Personal information
- Full name: Hero Murunga
- Nicknames: "Dick" and "Tiger"
- Nationality: Kenya
- Born: 22 April 1949 Amagoro, Teso District
- Died: 26 October 2018 (aged 65) Nairobi, Kenya
- Height: 1.78 m (5 ft 10 in)
- Weight: 67 kg (148 lb)

Sport
- Sport: Boxing
- Weight class: Welterweight

Medal record
Men's Boxing
| Bronze medal – third place | 1972 Munich | Welterweight |

= Richard Murunga =

Kenyan boxer (1949–2018)

Richard (Hero) Murunga (22 April 1949 – 26 October 2018) was a boxer from Kenya.

==Amateur career==
He started boxing in 1968, at the age of 19, encouraged by his father, Ernest Illuk, who was a Kenyan army officer. Two years later he joined the Kenyan Army.

Murunga was a bronze medalist at the 1972 Munich Olympic Games, losing to silver medalist Janos Kajdi.

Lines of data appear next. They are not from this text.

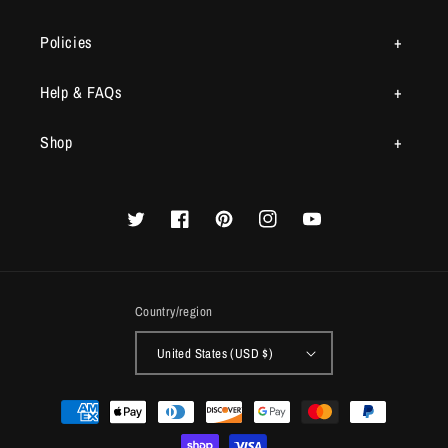
Policies
Help & FAQs
Shop
Twitter
Facebook
Pinterest
Instagram
YouTube
Country/region
United States (USD $)
Payment
methods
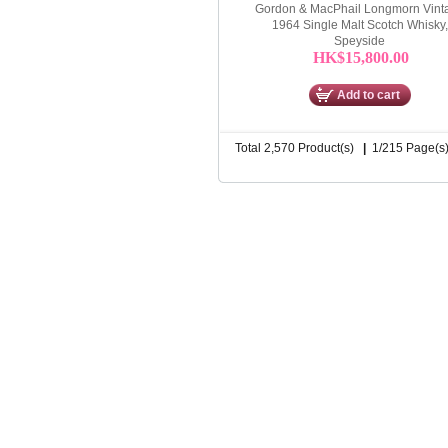
Gordon & MacPhail Longmorn Vint
1964 Single Malt Scotch Whisky,
Speyside
HK$15,800.00
Add to cart
Total 2,570 Product(s)
|
1/215 Page(s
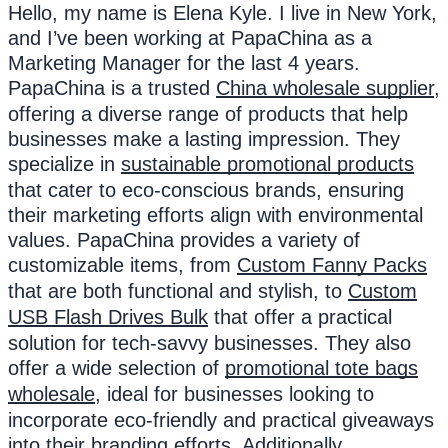
Hello, my name is Elena Kyle. I live in New York,
and I’ve been working at PapaChina as a
Marketing Manager for the last 4 years.
PapaChina is a trusted
China wholesale supplier
,
offering a diverse range of products that help
businesses make a lasting impression. They
specialize in
sustainable promotional products
that cater to eco-conscious brands, ensuring
their marketing efforts align with environmental
values. PapaChina provides a variety of
customizable items, from
Custom Fanny Packs
that are both functional and stylish, to
Custom
USB Flash Drives Bulk
that offer a practical
solution for tech-savvy businesses. They also
offer a wide selection of
promotional tote bags
wholesale
, ideal for businesses looking to
incorporate eco-friendly and practical giveaways
into their branding efforts. Additionally,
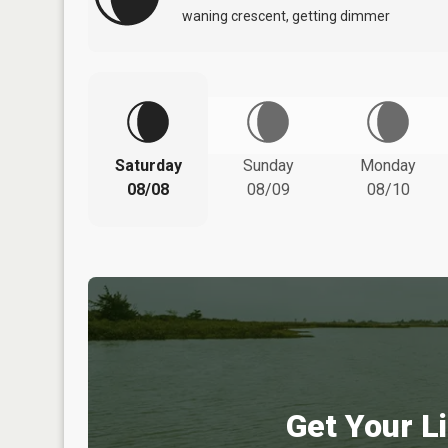
waning crescent, getting dimmer
Saturday
Sunday
Monday
08/08
08/09
08/10
Get Your Li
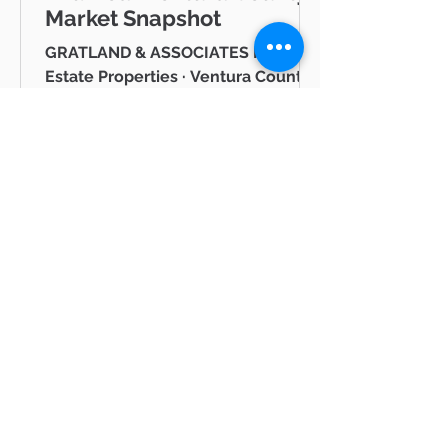
Market Snapshot
GRATLAND & ASSOCIATES Pinnacle
Estate Properties · Ventura County
& Greater Los Angeles JUNE 2026
Westlake Village Lake Mid-Year
Ventura County Real Estate Market
Snapshot Hello neighbor, Whether
you're thinking about buying a
home in Thousand Oaks, selling in
Westlake Village, or simply keeping
tabs on what's happening in the
Ventura County real estate market
BLOG
— you're in the right place. I'm Mike
Gratland, and I've been helping
All Posts
buyers and sellers across Newbury
All Posts
Park, Cam
hot
properties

He deserted the army in 1973 as Kenya boxing authorities did not allow him to join professional ranks. Subsequently, he went to Uganda and competed at the East and Central Africa Amateur Boxing Association (Fescaaba) championship representing Uganda under pseudonym Feisal Musante. He was later arrested, when he returned to Kenya.

==1972 Olympic record==
Below are the results of Richard Murunga, a Kenyan welterweight boxer who competed at the 1972 Munich Olympics:

- Round of 64: bye
- Round of 32: defeated Alfons Stawski (Poland) by decision, 4–1
- Round of 16: defeated Vartex Parsanian (Iran) by a third-round TKO
- Quarterfinal: defeated Sergio Lozano (Mexico) by a first-round knockout
- Semifinal: lost to Janos Kajdi (Hungary) by decision, 1-4 (was awarded bronze medal)

==Pro career==
Known as "Tiger", Murunga turned pro after his amateur career in 1973. He was promoted by Mogens Palle. Murunga was the first Kenyan professional boxer.

He fought three fights in Europe, winning all three bouts and retiring late in 1974.

== Personal life ==
Murunga had two wives, Mariam Wambui and Nawal Ahmed, and seven children. He converted to Islam when he married his second wife Nawal, and took a Muslim name, Khalifa. Formerly based in Denmark and Kuwait, as of 2003 he lived in Bombolulu in Mombasa. He died on 26 October 2018, aged 65.